[GSoC] Dataframes for D

Thu May 30 04:26:02 UTC 2019

On Wednesday, 29 May 2019 at 22:31:57 UTC, Laeeth Isharc wrote:
> On Wednesday, 29 May 2019 at 18:26:46 UTC, Andre Pany wrote:
>> On Wednesday, 29 May 2019 at 18:00:02 UTC, Prateek Nayak wrote:
>>> [...]
>>
>> The outlook looks really great. CSV as a starting point is 
>> good. I am not sure wheter adding a second text format like 
>> json brings real value.
>> Text formats have 2 disadvantages, string to number and vise 
>> versa slows down loading and saving files. If I remember 
>> correctly saving a file as CSV needed around 50 seconds while 
>> saving the same data as binary file (Parquet) took 3 seconds.
>> Second issue is the file size. A CSV with a size of 580 MB has 
>> a size of 280 MB while saving as e.g. Parquet file.
>>
>> The file size isn't an issue on your local file system but it 
>> is a big issue while storing these file in the cloud e.g. 
>> Amazon S3. The file size will cause longer transfer times.
>>
>> Adding a packed binary format would be great, if possible.
>>
>> Kind regards
>> Andre
>
> Interoperability with pandas would be important in our use 
> case, and I think probably for quite a few others.  So yes I 
> agree that it's not ideal to use JSON but lots of things are 
> not ideal.  And I think people use JSON, msgpack and hdf5 for 
> interop with pandas.  CSV is more complicated in practice than 
> one might initially think.  Finally of course Excel interop.
>
> It's not my cup of tea but gzipped JSON is quite compact...
>
> I have a little streaming msgpack to our own Variable type 
> deserialiser (it can store a primitive or a variant).  It's not 
> long and I could share that.
>
> I don't think the initial dataframe needs to have all this 
> stuff in it from day one necessarily.
>
> It's worth reusing another JSON implementation.  Since you work 
> with Ilya - asdf isn't bad and quite fast though the error 
> messages leave something to be desired.
>
> You might see John Colvin repo from his talk on nogc map, 
> filter,fold etc.  He didn't do chunkBy yet.

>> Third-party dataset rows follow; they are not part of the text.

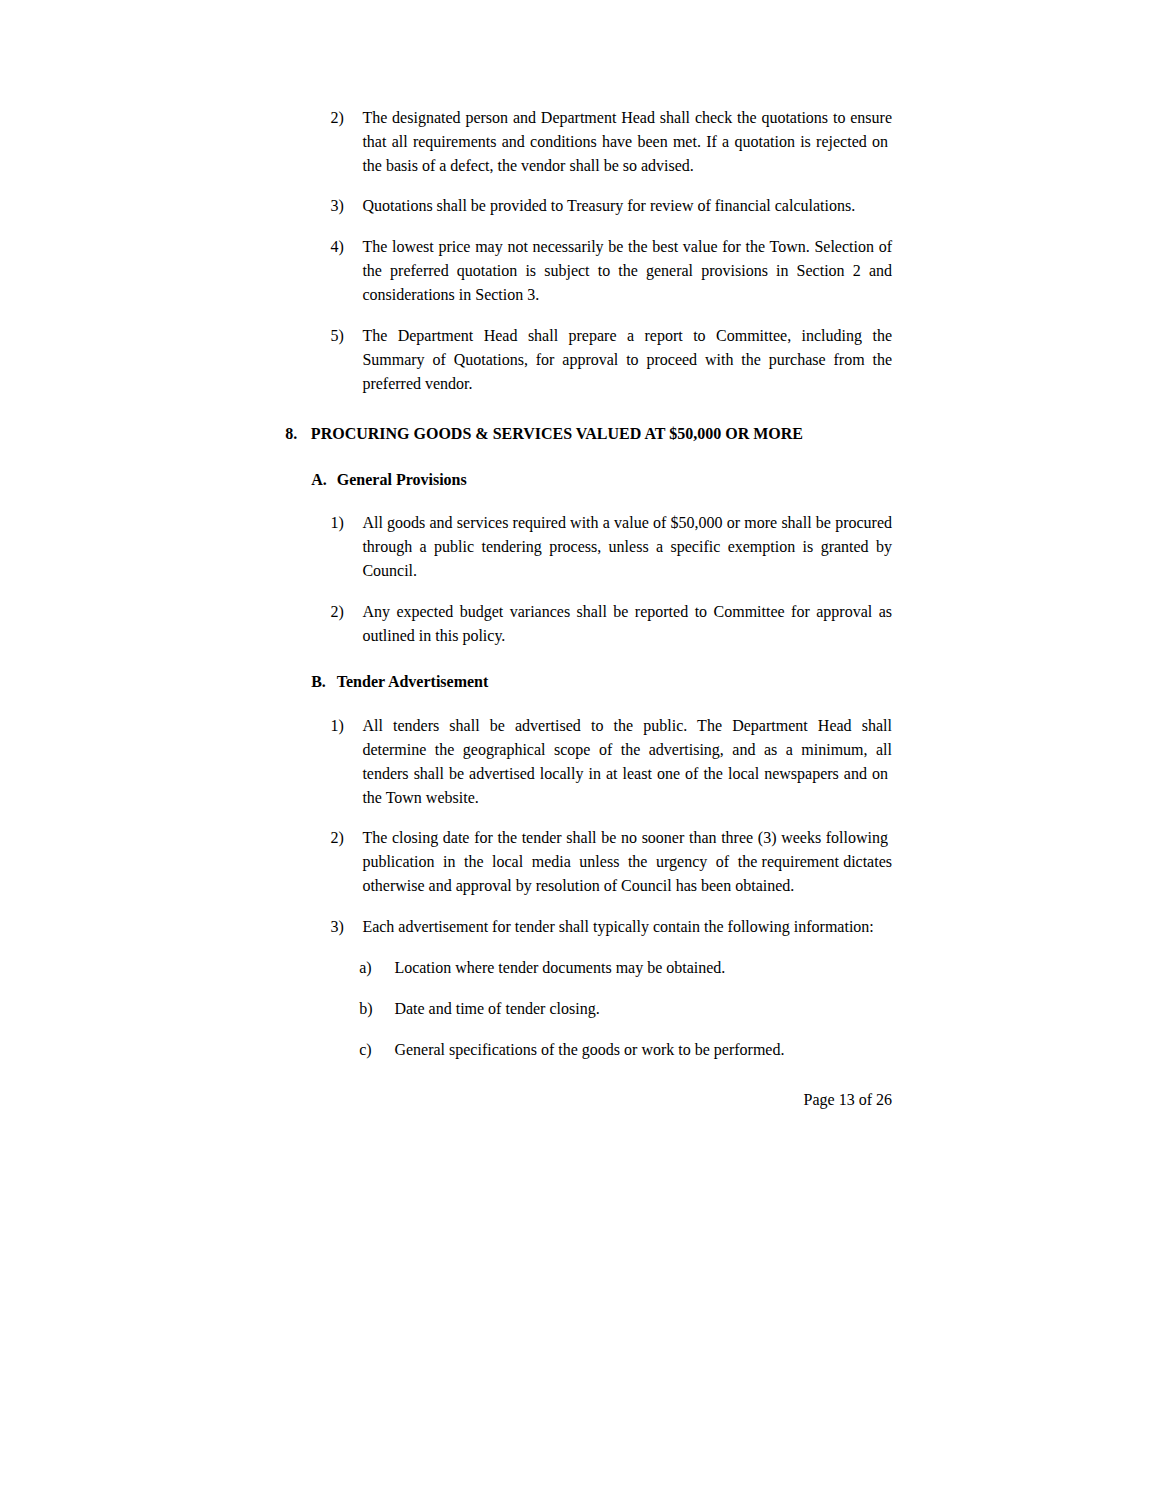2)
The designated person and Department Head shall check the quotations to ensure that all requirements and conditions have been met. If a quotation is rejected on the basis of a defect, the vendor shall be so advised.
3)
Quotations shall be provided to Treasury for review of financial calculations.
4)
The lowest price may not necessarily be the best value for the Town. Selection of the preferred quotation is subject to the general provisions in Section 2 and considerations in Section 3.
5)
The Department Head shall prepare a report to Committee, including the Summary of Quotations, for approval to proceed with the purchase from the preferred vendor.
8. PROCURING GOODS & SERVICES VALUED AT $50,000 OR MORE
A. General Provisions
1)
All goods and services required with a value of $50,000 or more shall be procured through a public tendering process, unless a specific exemption is granted by Council.
2)
Any expected budget variances shall be reported to Committee for approval as outlined in this policy.
B. Tender Advertisement
1)
All tenders shall be advertised to the public. The Department Head shall determine the geographical scope of the advertising, and as a minimum, all tenders shall be advertised locally in at least one of the local newspapers and on the Town website.
2)
The closing date for the tender shall be no sooner than three (3) weeks following publication in the local media unless the urgency of the requirement dictates otherwise and approval by resolution of Council has been obtained.
3)
Each advertisement for tender shall typically contain the following information:
a)
Location where tender documents may be obtained.
b)
Date and time of tender closing.
c)
General specifications of the goods or work to be performed.
Page 13 of 26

Interop is important and I see many binary format being suggested 
as a way of interop.
Pandas I/O tools cover some of the popular formats: 
https://pandas.pydata.org/pandas-docs/stable/user_guide/io.html

Apache Arrow was something new that I hadn't heard of before. 
I'll look into it but then again I couldn't find any way to 
integrate it with D right away.

I would love to hear which binary format does the community want 
to be added as a way of interop in the future.